Thoroughbred racehorse partnership

Dogwood Stable was an American Thoroughbred racehorse partnership. Founded by W. Cothran "Cot" Campbell in 1969, Dogwood was widely viewed to have introduced the concept of group thoroughbred ownership in the United States by offering shares in a racehorse to multiple individuals. Campbell estimated that more than 1,200 individuals had taken part as members of the stable.

Dogwood Stable won the Alcibiades Stakes at Keeneland in 1971 with Mrs. Cornwallis, and opened a farm in Greenville, Georgia two years later. In 1986, the farm was moved to a new location in Aiken, South Carolina.

In 1990, their colt Summer Squall won the second leg of the U.S. Triple Crown series, the Preakness Stakes. In 2013, they won the Belmont Stakes with the colt Palace Malice.

Successful Dogwood Stable runners include Nassipour, Southjet, Smok'n Frolic, and Limehouse. The partnership has also raced two Eclipse Award champions: Storm Song, who won the 1996 Breeders' Cup Juvenile Fillies and was voted Champion Two-Year-Old Filly, and 1987 Steeplechase Horse of the Year Inlander.

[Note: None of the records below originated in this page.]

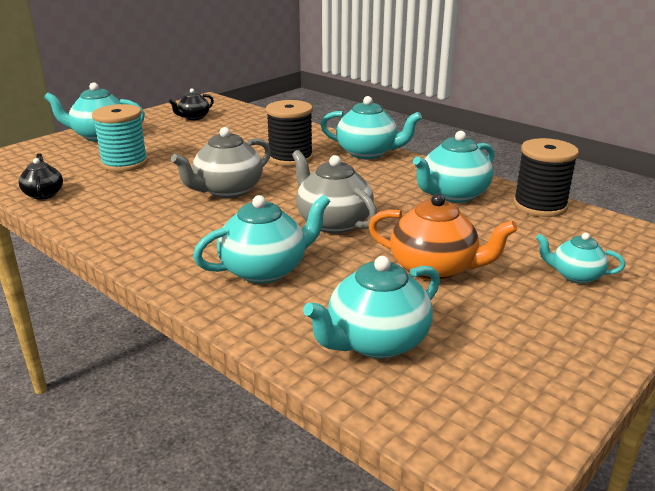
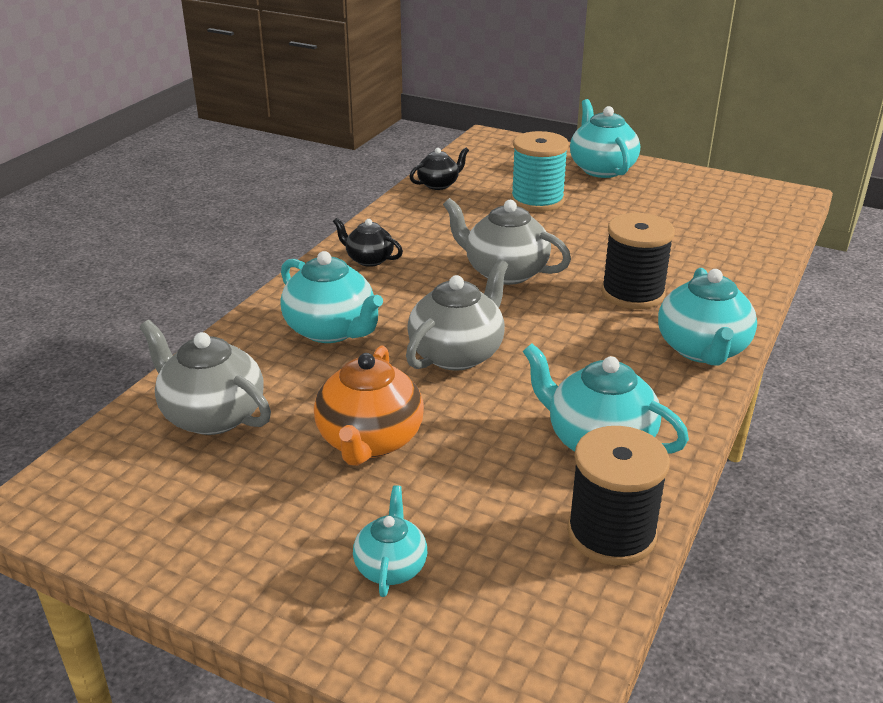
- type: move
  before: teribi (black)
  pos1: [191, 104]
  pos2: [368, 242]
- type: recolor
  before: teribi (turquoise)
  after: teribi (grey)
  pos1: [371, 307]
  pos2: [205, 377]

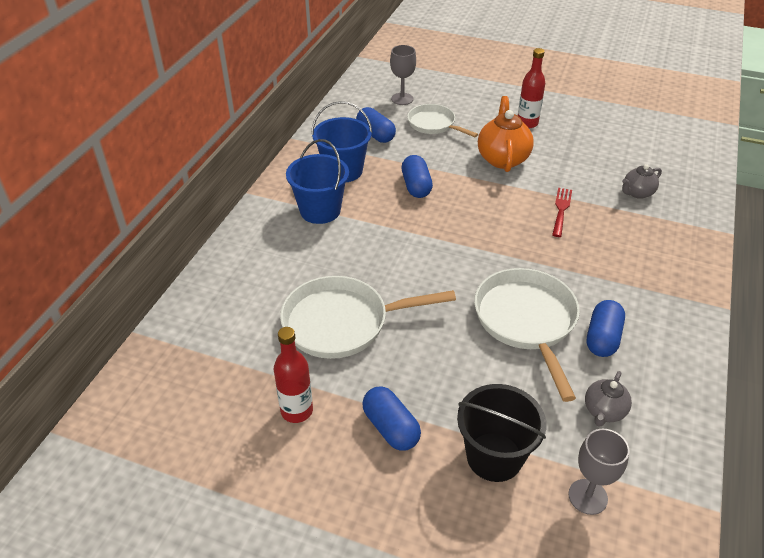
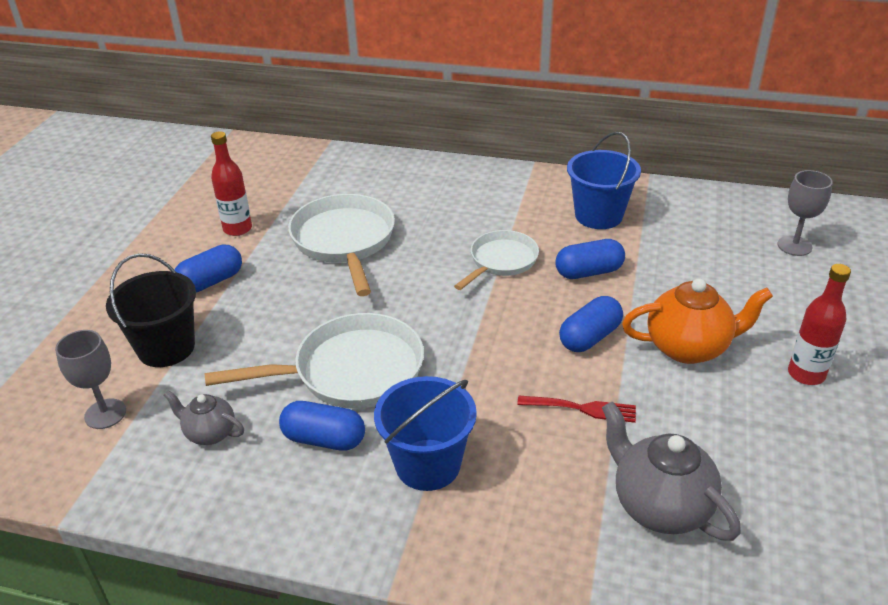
- type: move
  before: zelavel (blue)
  pos1: [317, 181]
  pos2: [425, 433]
- type: move
  before: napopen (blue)
  pos1: [376, 125]
  pos2: [591, 324]
- type: move
  before: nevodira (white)
  pos1: [443, 120]
  pos2: [496, 260]
- type: resize
  before: teribi (grey)
  pos1: [642, 181]
  pos2: [671, 471]
  scale: 1.74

Following Palace Malice's win in the 2013 Belmont, Dogwood Stable's operations were merged into Aron Wellman's Eclipse Thoroughbred Partners. Dogwood Stable founder Cot Campbell died in October 2018, a few months after he was inducted into the National Museum of Racing and Hall of Fame as a Pillar of the Turf for his contributions to thoroughbred racing.

The final horse to race under the Dogwood colors was Pipes, who placed in the Damon Runyon Stakes and Gander Stakes before being claimed for $30,000 out of a race at Saratoga in September 2019. In February 2021 the previous partnership at Dogwood, by way of trainer Mike Trombetta, claimed Pipes for $5,000 out of a race at Laurel and retired the horse to Equine Rescue of Aiken.